Monday, February 18, 2008

Restaurant Review: Casa Andina

Over the past few years, Latin American cuisine has shown itself to be quite the crowd-pleaser here in Prague. Argentinian steakhouses, quasi-Mexican restaurants, and cocktail bars specializing in mojitos have popped up all over town, many of them packed nightly with starry-eyed, cigar-wielding patrons.
Now, another South American restaurant aims to capitalize on the trend. This one's a little different, at least: Casa Andina serves Peruvian food, a cuisine not as well-known internationally as those of Argentina or Mexico. Co-proprietors Alejandro Sanders and Martin Štefánek seemed excited to introduce their foreign specialties to local customers, demonstrating an eagerness to please so dogged that the attentive service occasionally bordered on annoying.

It's pretty clear that Casa Andina's heart is in the right place. But that alone, of course, isn't always enough.

Three large flat-screen televisions line the small restaurant's back wall. Their purpose, apparently, is to screen such garbage as the Ricky Martin MTV Unplugged DVD. Watching the Puerto Rican pop star gyrate his hips and flex his muscles in triplicate for his adoring fans was distracting, even with the sound off. Neither the TVs nor the thumping techno soundtrack seemed to mesh well with the rows of books and reproductions of traditional Moche sex pots lining the walls.
I was also a little thrown by the presentation of my shrimp ceviche entrée (360 CZK): the seafood salad arrived in a whiskey glass stamped with the Havana Club rum logo, which wasn't especially appetizing. The ceviche itself was less of a salad than a cold tomato soup, something like a baby shrimp gazpacho. It tasted pleasantly of lime, but the fresh zestiness that is typical of a good ceviche was missing.

A skewer of beef hearts (anticuchos de corazón de res, 260 CZK, above) had been marinated in a tasty red chili pepper sauce, but the meat hadn't been cooked for long enough and ended up tough and chewy. The papas rellenas de carne (potatoes stuffed with pork meat, 195 CZK, below), on the other hand, were truly memorable. To make this dish, a mashed potato patty is filled with heavily seasoned ground pork, raisins, and hardboiled eggs; the patty is then dipped in batter and fried. The end result looks like a whole cooked potato with its skin intact.
Also worth trying are the yuquitas fritas (110 CZK), a sweeter spin on the French fry made with yucas instead of potatoes and served with a red pepper dipping sauce, and the dense, caramel-laced coconut flan (70 CZK).

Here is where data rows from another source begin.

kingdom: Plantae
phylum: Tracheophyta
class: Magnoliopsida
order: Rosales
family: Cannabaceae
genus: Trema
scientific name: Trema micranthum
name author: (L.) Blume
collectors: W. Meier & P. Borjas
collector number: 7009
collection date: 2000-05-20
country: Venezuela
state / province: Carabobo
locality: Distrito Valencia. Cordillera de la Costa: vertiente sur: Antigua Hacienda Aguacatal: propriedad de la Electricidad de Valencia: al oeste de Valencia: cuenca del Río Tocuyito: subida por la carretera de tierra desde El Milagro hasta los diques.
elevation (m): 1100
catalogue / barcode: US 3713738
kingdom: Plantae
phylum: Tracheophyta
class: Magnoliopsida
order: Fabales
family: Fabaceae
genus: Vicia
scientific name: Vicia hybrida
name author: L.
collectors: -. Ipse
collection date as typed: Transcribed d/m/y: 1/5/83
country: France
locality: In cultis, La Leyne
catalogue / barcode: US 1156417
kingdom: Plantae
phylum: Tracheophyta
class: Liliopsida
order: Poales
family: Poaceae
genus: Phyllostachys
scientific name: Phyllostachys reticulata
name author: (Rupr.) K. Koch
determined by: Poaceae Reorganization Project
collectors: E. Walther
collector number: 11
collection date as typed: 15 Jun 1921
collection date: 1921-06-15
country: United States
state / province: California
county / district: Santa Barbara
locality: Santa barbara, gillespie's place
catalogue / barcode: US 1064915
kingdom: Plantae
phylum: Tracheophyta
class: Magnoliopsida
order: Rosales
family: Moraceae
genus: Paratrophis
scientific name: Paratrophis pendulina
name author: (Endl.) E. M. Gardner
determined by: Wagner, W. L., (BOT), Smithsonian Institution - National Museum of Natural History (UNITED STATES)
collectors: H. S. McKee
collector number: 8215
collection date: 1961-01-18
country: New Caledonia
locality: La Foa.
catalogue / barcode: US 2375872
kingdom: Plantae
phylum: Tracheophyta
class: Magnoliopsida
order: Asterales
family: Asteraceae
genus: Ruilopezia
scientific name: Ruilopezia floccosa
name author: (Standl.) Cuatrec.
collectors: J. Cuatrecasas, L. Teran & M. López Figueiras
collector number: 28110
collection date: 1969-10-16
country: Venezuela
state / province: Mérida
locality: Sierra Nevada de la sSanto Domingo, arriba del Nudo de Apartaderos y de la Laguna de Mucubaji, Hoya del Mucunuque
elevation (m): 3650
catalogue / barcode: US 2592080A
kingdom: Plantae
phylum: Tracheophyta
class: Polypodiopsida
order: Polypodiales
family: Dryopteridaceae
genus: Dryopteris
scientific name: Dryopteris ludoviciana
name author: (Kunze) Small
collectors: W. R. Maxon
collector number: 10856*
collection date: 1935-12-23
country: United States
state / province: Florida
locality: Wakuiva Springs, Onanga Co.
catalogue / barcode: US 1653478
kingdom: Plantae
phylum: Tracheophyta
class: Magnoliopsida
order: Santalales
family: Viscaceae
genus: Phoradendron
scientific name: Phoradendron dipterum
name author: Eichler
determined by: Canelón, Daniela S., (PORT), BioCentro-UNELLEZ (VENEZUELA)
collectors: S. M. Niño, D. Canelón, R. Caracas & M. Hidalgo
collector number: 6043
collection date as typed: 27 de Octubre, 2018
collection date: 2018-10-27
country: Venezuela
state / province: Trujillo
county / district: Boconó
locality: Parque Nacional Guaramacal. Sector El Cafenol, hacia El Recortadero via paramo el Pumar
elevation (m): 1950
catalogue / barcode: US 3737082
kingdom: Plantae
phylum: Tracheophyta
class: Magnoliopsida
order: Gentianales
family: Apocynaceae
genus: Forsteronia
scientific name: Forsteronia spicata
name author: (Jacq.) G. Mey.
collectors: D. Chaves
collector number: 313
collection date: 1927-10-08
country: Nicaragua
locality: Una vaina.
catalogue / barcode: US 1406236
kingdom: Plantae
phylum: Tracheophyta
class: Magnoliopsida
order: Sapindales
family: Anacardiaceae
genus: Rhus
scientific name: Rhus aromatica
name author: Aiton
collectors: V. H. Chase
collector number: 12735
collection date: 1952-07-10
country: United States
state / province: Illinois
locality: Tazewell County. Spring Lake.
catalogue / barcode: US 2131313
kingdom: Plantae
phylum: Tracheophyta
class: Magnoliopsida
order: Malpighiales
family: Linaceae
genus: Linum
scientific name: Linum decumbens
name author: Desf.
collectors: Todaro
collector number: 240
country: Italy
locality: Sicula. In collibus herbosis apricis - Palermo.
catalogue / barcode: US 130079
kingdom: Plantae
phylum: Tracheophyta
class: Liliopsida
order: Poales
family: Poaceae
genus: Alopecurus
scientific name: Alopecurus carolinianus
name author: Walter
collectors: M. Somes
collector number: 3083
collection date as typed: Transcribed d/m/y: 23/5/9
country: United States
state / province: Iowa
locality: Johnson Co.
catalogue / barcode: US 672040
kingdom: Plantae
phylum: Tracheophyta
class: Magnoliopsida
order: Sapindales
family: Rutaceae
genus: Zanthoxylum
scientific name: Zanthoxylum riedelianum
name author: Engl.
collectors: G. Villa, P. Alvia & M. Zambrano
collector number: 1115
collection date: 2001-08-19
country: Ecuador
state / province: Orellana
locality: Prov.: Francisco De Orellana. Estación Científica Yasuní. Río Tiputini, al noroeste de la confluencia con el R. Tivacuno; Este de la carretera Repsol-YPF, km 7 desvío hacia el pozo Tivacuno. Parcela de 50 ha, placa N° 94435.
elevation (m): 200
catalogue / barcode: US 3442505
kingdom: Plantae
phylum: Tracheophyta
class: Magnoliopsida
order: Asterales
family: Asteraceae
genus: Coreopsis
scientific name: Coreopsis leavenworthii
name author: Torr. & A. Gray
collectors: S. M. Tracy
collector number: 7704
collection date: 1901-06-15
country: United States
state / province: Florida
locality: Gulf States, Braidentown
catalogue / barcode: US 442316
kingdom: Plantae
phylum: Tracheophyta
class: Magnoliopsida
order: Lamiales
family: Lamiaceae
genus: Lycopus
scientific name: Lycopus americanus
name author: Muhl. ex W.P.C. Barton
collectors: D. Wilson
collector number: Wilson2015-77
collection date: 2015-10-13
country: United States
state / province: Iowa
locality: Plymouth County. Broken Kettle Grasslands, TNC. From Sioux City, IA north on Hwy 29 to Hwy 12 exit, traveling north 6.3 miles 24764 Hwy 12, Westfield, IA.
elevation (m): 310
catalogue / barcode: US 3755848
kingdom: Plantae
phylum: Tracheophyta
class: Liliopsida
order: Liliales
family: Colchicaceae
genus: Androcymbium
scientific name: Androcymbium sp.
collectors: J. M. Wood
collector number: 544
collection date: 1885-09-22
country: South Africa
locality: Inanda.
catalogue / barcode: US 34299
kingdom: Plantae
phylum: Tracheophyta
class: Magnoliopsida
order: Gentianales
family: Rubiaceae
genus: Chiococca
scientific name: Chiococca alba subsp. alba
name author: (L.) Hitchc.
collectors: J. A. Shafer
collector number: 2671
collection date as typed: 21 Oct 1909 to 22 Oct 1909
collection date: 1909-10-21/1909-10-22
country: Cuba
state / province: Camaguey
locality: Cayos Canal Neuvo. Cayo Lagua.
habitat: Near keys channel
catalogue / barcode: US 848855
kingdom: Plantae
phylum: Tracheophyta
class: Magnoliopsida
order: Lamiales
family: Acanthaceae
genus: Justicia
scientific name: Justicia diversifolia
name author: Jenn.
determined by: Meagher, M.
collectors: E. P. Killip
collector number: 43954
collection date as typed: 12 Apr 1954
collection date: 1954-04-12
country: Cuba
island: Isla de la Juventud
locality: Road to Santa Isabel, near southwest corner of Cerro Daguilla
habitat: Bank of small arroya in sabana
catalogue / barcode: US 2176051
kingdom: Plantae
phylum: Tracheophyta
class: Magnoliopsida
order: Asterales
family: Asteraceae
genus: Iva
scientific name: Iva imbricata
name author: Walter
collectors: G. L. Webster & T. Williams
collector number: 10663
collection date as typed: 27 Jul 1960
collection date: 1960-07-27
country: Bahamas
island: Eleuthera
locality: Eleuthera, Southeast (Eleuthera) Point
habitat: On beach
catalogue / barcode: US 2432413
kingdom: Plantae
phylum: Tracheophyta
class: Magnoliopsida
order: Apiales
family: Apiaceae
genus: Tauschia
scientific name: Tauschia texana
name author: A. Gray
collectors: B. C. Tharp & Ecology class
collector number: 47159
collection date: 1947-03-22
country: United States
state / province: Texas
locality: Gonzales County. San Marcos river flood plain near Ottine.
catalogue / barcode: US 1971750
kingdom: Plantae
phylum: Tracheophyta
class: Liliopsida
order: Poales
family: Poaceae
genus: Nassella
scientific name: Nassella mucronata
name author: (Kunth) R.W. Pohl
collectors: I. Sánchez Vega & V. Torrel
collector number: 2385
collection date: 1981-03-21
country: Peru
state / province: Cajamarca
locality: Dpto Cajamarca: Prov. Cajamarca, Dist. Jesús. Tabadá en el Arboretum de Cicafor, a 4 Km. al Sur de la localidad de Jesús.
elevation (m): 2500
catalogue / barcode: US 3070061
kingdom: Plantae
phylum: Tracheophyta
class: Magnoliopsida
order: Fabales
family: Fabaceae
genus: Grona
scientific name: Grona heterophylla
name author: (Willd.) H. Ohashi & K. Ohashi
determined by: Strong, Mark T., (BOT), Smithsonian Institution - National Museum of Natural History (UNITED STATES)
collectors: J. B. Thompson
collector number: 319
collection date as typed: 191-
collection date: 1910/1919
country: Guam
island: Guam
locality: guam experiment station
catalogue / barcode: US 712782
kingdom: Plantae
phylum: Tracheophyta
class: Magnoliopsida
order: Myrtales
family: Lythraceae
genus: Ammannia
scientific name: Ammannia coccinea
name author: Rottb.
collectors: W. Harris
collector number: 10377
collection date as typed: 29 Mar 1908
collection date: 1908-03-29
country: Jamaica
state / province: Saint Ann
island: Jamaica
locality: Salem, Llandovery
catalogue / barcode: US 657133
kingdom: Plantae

Casa Andina has its flaws, but with a little more time and a few adjustments, it just might find a niche in the crowded Latin American-themed restaurant scene. The owners will be holding regular salsa-dancing nights in the club space downstairs; that should certainly help put Casa Andina on the map -- even if nothing else does.

Casa Andina
Dušní 15
Prague 1 - Old Town
Tel: +420 224 815 996

1 comment:

Anonymous said...

I tried several dishes and all tasted delicious. The service was great and atmosphere was pleasant. No Ricky Martin "garbage" as the author called it but beautiful scenery of Peru. The Flan and the creme is a pleasure. I have absolutely nothing bad to say about this place and only good things and I will recommend the place to everyone I know!